Registered: 09/24/04
Posts: 12,326
An "open" energy market
    #6468033 - 01/17/07 12:44 AM (14 years, 3 months ago)

I've been thinking about this for a little bit. I'm sure some economist somewhere has already thought this one up. Anyways...

With a lot of research going into sustainability it's only a matter of time before majority of the buildings from the residential, commercial, and industrial sectors become energy producers instead of consumers. PV cells, wind turbines, waste heat, etc. Some will even produce enough energy to satisfy the building's needs plus put some onto the grid.

We all know the oil market is very volatile. Prices change daily. But for electricity my rates change only 3 or 4 times per year depending on the season. If electricity's price was tracked like gasoline's was you would probably see as dramatic of a shift. Obviously peak times would be higher, like midday during the summer, as opposed to off-peak times such as the middle of the night.

My electric consumption last month wast about 300 kW. So imagine I have a 10kW battery pack in my house and that gets me through each day just fine. Naturally I would want to charge my battery during the off-peak time, which is probably also while I'm asleep. If the power company is at an off-peak time should I not get an off-peak rate to charge my batteries?

What if we had a more open market for electricity? When buildings start becoming self sustainable for electric needs there will be surplus. Right now you can usually put it onto the grid and receive a credit on your electric bill at your power provider's wholesale rate.

So now imagine my next-door neighbor has a wind turbine that satisfies his power needs. He can keep his battery level at a reasonable amount during the day so at night he usually has extra he can sell back to the grid. Let's say the power company gives him .02/kWh. What if I wanted to give him .05/kWh instead of paying my power company .075/kWh to charge my batteries every night?

It wouldn't be hard to set up a trading system like this with constantly updated energy prices during peak and off-peak times. A more open energy market would force power companies to be more competitive with their prices. Energy producing buildings would be able to sell their surplus at competitive rates to help offset the initial costs of their systems. Communities with a good ratio of power producing buildings to consumers will have a good chance of keeping more money within it by constantly trading energy.

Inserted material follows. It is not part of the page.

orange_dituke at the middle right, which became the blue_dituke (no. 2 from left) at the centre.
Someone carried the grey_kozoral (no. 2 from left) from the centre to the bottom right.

Imagine a system where, instead of subscribing to receive power from one provider, you can have access to any number of prospective power providers. Go back to my 10kW battery setup. In this system I can setup a timer on my battery to charge a certain time every night. At that time it will connect to power market website and check to see who is providing and at what cost. I can choose to either purchase from one person for my whole amount needed or purchase from several separate providers that add up to what I need. I can select the lowest price and know I'm always getting the best deal on power.

If you've read this far I think the only thing standing in the way is transmission. Obviously because of the low amounts of power the transmissions would have to be within local communities. But still, transmitting 10kW across a city from house to house may not be efficient. I haven't really looked into any of that. This idea just kinda came to me and it is probably something we are moving towards.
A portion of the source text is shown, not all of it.